Question and Answer with Colette Machado
Kau Inoa, Akaka Bill, and purchase of Molokai Ranch discussed.
Incumbent candidate Colette Machado is running for Office of Hawaiian Affairs (OHA) Moloka`i/Lana`i residency. She has over 20 years of service on public boards and commissions including, State Land Use Commission, Hawaiian Homes Lands Commission, Molokai Island Burial Council and Kahoolawe Island Reserve Commission. She has served as the OHA Trustee for Molokai-Lanai for 12 years. The Molokai Dispatch had a chance to ask Machado a few questions about her 2008 campaign.
What is the most important issue in this election?
The well being of Native Hawaiian families and communities requires an expanding and sustainable resource base. My priorities would focus on the following: Successful passage of the Akaka Bill, support efforts of Kau Inoa registration for all Hawaiians, support Native Hawaiian rights and entitlements, secure a sovereign land base for our Hawaiian Nation, work with the State of Hawaii to seek an amicable settlement which is fair and equitable for Native Hawaiians.

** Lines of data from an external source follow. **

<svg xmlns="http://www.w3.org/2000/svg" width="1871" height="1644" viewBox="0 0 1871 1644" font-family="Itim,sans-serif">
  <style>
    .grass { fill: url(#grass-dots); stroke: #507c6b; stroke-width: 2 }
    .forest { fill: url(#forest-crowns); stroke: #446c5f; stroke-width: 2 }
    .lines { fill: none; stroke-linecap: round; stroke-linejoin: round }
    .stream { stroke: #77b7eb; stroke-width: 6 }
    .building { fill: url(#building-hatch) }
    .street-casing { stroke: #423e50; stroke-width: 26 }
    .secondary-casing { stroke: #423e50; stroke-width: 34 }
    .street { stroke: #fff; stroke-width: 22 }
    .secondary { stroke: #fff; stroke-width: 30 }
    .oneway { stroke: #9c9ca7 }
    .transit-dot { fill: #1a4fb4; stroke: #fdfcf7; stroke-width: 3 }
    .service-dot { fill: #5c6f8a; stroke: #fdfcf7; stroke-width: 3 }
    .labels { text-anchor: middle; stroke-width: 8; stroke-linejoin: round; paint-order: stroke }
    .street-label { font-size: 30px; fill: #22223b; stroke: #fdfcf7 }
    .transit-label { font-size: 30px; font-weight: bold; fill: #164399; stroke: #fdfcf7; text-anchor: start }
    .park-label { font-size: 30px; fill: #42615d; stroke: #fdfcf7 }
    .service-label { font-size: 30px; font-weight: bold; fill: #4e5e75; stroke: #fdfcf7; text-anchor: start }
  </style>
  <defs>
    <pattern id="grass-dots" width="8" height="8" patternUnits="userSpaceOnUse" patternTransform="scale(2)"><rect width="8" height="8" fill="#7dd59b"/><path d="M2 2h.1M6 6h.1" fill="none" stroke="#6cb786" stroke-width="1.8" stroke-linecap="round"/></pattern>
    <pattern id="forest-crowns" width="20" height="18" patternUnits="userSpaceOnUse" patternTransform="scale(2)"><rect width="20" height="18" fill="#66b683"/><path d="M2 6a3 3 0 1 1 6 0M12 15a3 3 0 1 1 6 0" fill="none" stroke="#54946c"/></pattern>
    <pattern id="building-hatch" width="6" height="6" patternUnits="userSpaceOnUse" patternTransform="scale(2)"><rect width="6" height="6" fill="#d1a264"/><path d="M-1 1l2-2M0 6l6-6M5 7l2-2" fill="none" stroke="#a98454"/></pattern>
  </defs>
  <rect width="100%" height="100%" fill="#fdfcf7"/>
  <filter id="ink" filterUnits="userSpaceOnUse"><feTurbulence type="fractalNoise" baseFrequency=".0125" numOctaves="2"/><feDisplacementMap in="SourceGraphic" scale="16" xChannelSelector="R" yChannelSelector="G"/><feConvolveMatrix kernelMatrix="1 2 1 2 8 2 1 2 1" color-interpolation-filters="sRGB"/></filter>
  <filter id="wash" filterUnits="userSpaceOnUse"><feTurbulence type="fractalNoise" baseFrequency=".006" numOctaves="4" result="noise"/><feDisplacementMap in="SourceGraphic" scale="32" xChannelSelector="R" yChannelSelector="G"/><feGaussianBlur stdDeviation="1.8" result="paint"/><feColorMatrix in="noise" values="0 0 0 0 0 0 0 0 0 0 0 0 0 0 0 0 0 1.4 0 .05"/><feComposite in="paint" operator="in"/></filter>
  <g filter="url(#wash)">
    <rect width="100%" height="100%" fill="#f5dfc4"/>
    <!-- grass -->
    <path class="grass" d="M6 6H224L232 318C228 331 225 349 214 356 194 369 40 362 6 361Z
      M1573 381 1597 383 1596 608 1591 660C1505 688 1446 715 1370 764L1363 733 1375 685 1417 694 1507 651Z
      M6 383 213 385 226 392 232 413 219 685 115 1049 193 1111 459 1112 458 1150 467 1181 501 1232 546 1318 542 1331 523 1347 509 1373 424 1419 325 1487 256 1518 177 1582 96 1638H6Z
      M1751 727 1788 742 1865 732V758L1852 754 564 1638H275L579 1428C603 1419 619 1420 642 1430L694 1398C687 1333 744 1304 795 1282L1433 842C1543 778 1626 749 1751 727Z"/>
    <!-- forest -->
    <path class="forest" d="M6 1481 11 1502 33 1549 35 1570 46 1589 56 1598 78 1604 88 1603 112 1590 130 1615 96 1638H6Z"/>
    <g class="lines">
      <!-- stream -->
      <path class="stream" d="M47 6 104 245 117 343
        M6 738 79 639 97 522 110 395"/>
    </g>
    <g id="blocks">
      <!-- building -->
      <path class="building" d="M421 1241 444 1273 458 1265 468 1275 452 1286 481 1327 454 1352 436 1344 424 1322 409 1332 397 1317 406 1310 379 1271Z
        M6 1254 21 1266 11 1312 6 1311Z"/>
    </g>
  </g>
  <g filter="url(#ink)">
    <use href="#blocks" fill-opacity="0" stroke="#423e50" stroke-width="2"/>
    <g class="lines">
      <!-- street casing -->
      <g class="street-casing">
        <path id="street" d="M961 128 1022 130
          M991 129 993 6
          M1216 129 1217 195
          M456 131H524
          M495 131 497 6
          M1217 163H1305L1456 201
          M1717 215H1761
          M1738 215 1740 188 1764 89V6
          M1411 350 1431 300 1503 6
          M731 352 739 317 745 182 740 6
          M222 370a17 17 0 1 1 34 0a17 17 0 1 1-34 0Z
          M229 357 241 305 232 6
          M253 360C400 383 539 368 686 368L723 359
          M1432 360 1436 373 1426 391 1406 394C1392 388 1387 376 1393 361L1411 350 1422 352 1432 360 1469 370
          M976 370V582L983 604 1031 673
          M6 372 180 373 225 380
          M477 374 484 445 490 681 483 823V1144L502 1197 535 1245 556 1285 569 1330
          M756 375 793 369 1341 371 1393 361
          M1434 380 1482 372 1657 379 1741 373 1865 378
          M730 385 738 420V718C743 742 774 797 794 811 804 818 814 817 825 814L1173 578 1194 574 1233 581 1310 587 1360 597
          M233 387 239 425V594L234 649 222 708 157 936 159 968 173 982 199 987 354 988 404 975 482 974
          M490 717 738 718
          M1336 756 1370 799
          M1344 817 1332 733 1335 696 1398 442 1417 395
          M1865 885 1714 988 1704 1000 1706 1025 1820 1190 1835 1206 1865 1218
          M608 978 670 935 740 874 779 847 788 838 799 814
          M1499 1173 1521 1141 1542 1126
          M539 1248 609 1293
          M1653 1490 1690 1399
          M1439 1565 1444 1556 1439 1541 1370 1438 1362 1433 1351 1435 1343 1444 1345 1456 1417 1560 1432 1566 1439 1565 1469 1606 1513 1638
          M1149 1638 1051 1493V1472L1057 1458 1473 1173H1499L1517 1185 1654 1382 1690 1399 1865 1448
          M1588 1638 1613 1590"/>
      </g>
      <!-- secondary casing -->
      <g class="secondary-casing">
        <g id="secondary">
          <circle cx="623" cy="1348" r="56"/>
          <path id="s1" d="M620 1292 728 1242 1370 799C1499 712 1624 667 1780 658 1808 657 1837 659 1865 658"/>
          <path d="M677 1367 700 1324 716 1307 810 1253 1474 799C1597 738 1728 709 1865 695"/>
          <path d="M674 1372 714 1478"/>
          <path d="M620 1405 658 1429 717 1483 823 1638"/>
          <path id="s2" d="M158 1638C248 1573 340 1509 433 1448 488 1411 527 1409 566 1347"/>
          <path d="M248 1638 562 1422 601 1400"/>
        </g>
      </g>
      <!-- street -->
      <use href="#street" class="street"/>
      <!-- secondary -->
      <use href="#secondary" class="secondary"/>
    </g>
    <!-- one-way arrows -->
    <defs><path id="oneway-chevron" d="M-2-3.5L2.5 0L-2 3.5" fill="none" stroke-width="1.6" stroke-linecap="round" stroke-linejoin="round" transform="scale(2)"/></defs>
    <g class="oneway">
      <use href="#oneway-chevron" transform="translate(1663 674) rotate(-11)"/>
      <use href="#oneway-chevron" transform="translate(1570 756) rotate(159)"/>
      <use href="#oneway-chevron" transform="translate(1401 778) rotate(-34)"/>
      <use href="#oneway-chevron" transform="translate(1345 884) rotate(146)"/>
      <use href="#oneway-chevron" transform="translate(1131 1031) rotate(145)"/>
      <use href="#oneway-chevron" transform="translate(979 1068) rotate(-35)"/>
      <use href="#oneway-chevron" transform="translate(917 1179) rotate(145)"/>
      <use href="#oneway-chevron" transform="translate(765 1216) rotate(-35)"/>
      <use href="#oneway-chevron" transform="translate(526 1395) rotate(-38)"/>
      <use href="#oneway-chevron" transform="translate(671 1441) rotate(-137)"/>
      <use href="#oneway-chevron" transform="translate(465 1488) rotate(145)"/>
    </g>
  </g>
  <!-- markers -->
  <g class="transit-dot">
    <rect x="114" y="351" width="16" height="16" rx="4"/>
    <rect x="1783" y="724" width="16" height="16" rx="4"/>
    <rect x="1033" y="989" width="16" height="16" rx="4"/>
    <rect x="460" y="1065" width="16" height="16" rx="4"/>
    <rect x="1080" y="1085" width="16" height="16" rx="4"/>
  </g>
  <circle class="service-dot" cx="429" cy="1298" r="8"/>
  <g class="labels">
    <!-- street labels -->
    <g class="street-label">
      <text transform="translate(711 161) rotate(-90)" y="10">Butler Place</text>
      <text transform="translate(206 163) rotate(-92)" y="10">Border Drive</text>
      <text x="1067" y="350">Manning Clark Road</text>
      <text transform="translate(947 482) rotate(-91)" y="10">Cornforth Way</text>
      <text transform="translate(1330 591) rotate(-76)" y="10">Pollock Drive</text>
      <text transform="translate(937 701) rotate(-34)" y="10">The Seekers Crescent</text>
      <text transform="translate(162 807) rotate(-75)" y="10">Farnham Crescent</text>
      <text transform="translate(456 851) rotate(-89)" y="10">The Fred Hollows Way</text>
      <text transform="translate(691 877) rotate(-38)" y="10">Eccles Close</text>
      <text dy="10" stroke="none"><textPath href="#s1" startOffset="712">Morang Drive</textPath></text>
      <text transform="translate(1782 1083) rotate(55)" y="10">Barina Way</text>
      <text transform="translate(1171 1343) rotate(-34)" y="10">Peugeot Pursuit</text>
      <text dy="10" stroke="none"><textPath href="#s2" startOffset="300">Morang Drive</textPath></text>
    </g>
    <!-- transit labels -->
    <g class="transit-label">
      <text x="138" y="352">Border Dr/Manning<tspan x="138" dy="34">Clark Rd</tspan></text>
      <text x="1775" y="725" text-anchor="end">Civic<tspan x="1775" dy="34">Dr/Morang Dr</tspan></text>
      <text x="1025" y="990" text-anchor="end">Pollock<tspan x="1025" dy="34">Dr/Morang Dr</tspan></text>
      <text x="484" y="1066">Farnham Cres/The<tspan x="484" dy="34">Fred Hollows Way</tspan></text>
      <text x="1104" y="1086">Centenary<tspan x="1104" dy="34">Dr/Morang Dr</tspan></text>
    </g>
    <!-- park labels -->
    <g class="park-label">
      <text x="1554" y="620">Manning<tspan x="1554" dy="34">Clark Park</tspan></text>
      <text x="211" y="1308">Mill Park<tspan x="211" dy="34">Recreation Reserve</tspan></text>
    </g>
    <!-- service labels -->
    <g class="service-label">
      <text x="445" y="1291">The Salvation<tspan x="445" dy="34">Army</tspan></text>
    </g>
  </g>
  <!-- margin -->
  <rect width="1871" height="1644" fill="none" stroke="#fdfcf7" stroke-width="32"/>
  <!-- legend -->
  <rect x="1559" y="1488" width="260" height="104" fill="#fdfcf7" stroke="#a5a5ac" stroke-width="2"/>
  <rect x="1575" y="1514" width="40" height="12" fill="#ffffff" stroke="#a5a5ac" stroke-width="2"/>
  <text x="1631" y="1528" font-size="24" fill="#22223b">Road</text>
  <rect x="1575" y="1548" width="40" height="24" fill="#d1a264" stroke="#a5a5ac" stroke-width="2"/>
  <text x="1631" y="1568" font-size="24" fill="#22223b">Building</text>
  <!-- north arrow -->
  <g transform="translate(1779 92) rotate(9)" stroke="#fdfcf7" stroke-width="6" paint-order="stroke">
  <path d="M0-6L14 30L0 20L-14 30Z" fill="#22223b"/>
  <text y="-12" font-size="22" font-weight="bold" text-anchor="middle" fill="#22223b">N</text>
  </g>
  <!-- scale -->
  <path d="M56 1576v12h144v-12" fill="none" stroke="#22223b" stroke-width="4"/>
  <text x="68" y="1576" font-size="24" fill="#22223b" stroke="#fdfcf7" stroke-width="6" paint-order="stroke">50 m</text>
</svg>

How have things at OHA been?
The path of OHA has been very bumpy and stressful, but I have managed to weather the frequent storms by focusing on the needs and rights of all native Hawaiians. I have been instrumental in providing a stable and dedicated leadership for OHA and we have accomplished a lot.
What should Molokai residents to keep in mind as they vote?
Over the past 9 years, I have been a leader in the Ke Aupuni Lokahi Enterprise Community (KAL/EC) which spearheaded 25 community-based economic development projects with over $40 million.
Vocal opposition targeted the development of the 200 two-acre lots. This placed the Master Plan on hold. Facing annual loses, Molokai Ranch closed.
The controversy surrounding Molokai Ranch should not overshadow the impressive accomplishments of the KAL/EC or my leadership.
It is vital for our community to find the courage and compassion to overcome our differences and work together to heal our community and create new opportunities for our families.
What plan for the future would you bring to the table as OHA Trustee to help Molokai residents through this tough economic period?
At OHA, the Trustees' creation of a Land Management Hale and our recent acquisitions are acknowledged as important achievements not only for OHA, but for Hawaiians and all the people of Hawaii.
In our approach of land acquisition, at OHA we always have to acknowledge that our overall kuleana for Hawaiians is immense, our resources are small by comparison, and Land acquisition and management is only one of many responsibilities we have. Because of that, we always seek and need to partner – which is how we were able to acquire Wao Kele O Puna and Waimea Valley.
In that light, OHA could not on its own acquire Molokai Ranch, but we could play an important contributory role in the acquisition of the Ranch.
OHA has also been pursuing acquisition, in partnership, of other significant lands. On O`ahu, the 2100 acre Galbraith Estate prime agricultural lands are also part of Kukaniloko, a place considered by many to be the piko of Oahu; OHA has been working with the Legislature, the Trust for Public Land, and other groups to protect and acquire those lands.
In Maui County, OHA for years has expressed a willingness before the County Council to partner with the County in the acquisition of watersheds of N? Wahi `Eh? to ensure year round mauka to makai stream flow and permanent stewardship of the watersheds that generate these flows.